I did not look the way I wanted to when we went on vacation. (Yes, yes, recap coming at some point before my next vacation.) In fact, I was heavier than I’ve ever been. Fortunately, the pool was populated mainly with grandparenty types.
But one day, I noticed this lovely woman in a bikini. Let it be said that I noted her with envy. She was thin yet busty.
And she had TWO KIDS. One little infant and another of toddler age.
Enter self loathing.
Later, in the hotel, I mentioned her to my husband. (Why? Was I looking for sympathy? Fishing for compliments?
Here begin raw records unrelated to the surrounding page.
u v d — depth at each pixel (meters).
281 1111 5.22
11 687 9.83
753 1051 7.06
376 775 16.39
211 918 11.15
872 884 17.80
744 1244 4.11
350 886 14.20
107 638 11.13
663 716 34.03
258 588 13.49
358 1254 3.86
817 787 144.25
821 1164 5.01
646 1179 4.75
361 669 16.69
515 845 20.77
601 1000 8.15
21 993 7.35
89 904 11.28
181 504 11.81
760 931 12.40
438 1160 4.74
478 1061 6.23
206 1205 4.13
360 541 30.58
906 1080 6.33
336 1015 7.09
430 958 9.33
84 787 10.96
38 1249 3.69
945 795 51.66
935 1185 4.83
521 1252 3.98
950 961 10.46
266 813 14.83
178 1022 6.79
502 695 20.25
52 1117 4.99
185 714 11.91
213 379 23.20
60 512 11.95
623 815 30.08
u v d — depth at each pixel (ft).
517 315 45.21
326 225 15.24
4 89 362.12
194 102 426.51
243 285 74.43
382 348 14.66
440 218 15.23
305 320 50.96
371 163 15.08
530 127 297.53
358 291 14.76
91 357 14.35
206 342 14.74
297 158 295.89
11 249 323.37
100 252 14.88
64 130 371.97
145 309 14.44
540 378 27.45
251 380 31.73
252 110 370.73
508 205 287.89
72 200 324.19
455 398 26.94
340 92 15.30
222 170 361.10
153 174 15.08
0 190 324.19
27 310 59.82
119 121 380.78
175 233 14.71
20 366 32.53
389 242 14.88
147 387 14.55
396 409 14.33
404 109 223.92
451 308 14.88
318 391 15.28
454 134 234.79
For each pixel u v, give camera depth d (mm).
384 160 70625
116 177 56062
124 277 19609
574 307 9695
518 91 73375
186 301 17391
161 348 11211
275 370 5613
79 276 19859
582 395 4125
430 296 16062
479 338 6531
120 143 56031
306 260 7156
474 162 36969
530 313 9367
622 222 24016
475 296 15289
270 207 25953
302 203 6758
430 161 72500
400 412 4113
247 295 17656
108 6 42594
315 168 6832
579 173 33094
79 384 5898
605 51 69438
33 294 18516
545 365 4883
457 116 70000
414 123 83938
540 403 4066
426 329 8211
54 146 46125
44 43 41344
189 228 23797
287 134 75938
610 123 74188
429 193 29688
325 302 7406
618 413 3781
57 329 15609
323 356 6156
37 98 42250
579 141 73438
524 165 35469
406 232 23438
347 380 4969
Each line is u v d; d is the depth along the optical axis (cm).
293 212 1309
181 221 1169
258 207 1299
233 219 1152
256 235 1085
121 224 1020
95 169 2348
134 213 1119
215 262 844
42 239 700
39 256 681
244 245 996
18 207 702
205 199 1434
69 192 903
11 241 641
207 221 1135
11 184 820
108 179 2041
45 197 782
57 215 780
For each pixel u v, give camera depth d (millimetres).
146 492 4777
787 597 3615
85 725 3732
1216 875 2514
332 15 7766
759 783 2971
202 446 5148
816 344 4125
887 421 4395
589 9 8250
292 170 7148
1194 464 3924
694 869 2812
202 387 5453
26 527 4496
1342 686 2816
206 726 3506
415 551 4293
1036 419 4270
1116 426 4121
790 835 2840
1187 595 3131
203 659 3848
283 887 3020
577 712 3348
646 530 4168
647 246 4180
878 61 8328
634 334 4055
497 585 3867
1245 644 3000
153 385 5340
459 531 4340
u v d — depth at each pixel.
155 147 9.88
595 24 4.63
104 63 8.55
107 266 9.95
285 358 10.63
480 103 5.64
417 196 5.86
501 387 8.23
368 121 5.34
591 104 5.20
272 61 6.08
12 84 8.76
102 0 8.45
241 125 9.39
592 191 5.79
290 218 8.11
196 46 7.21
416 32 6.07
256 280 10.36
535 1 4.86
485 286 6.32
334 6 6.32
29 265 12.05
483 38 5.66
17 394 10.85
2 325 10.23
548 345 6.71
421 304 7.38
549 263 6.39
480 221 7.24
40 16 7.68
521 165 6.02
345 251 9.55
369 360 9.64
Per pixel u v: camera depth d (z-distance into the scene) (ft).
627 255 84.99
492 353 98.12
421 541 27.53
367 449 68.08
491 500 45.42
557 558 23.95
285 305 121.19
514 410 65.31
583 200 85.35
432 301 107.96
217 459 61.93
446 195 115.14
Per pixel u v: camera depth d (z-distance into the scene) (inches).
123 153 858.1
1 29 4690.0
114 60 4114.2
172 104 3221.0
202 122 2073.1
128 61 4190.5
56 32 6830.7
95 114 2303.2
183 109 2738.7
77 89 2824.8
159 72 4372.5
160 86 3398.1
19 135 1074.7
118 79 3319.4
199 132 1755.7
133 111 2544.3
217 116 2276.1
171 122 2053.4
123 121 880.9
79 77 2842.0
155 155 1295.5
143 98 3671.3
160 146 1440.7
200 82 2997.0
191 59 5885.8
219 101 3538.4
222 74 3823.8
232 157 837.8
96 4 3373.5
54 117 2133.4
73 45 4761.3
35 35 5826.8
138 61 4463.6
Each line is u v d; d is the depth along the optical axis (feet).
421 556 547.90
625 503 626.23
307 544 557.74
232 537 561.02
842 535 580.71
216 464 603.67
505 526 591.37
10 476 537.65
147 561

What good could come of this?)
“You look great,” he said. “She’s just naturally tall and thin.”
What the what huh now?
So I told him, “Let’s stop talking about this.”
Because I could feel it bubbling under the surface: The Crazy.
I try really really hard not to ever play games with my husband. You know, the “do I look fat in these jeans/do you think I’m prettier than so-and-so/is my butt as nice as that chick’s type of games. I hate games. He hates games. It’s so much better to be honest and open with each other.
But The Crazy could Not. Let. That. Comment. Go.
“What do you mean she’s naturally tall and thin?” The Crazy asked before I could stop it.
“You know, she’s just tall and thin without having to work on it,” he said, and shrugged.
Me: Staring daggers.
Him: “You know, that’s just her natural body type.”
“Well WHAT DOES THAT MAKE ME?”
(Yeah, the end of our vacation was marred by a few Hormonal Incidents.)
Listen. I have no illusions about my body. I am not fat. But I’m not a skinny minny either. I am a healthy weight and BMI for my height, but I am carrying a bit too much weight/fat for my own tastes.
I also know that there are many many MANY women out there with better bodies than mine. There always will be.
And my husband is not required to ignore those women. Or pretend that my body is better. Or do anything more than love me.
But something about his comment just… bothered me.
I think because, despite my extra weight, I have always had this image of myself as naturally tall and thin. I know, I know. It’s hard to be tall when you’re really only 5 feet, 6 inches, give or take an inch. But I always figured that “tall and thin” was my natural body type.
And come to find out… My husband doesn’t see it that way. (I don’t know how, exactly, he does see me… Because Lord knows we were both too smart to go down that road.)
He wasn’t meaning to hurt my feelings. He is a very sweet and loving man who always always says The Right Thing… Who calls me sexy when I couldn’t feel grosser… Who loves my butt even with a little extra cushion… Who tries to avoid saying “just fine” when I ask him how something looks on me because I hate hate hate “just fine… Who is attracted to me even if I haven’t showered in a week couple of days and haven’t done my hair and am wearing a t-shirt stained with sour cream.
But he doesn’t think I’m naturally tall and thin. And that bugs me.
It bugs me on a superficial level that he doesn’t see me as some supermodel. But it bugs me more that it bugs me. That I care so much about being seen as a tall, thin woman. When we all know that “tall and thin” is just one possible body type out of dozens of desirable body types. And most of all, it bugs me that I am so insecure. That my feelings get so easily hurt when the truth is pointed out to me. That I despise my thighs and the size of my calves. That I despair over what to wear, to the point of exasperating my poor husband and driving myself to tears. That I want so badly to be something I’m not, rather than loving my body for what it is.
My husband thinks I look great. He can look past the extra padding and the cellulite and the stumpy legs and find something nice, even beautiful.
Why can’t I see myself through his eyes?
I would give anything to find myself attractive in the way he does.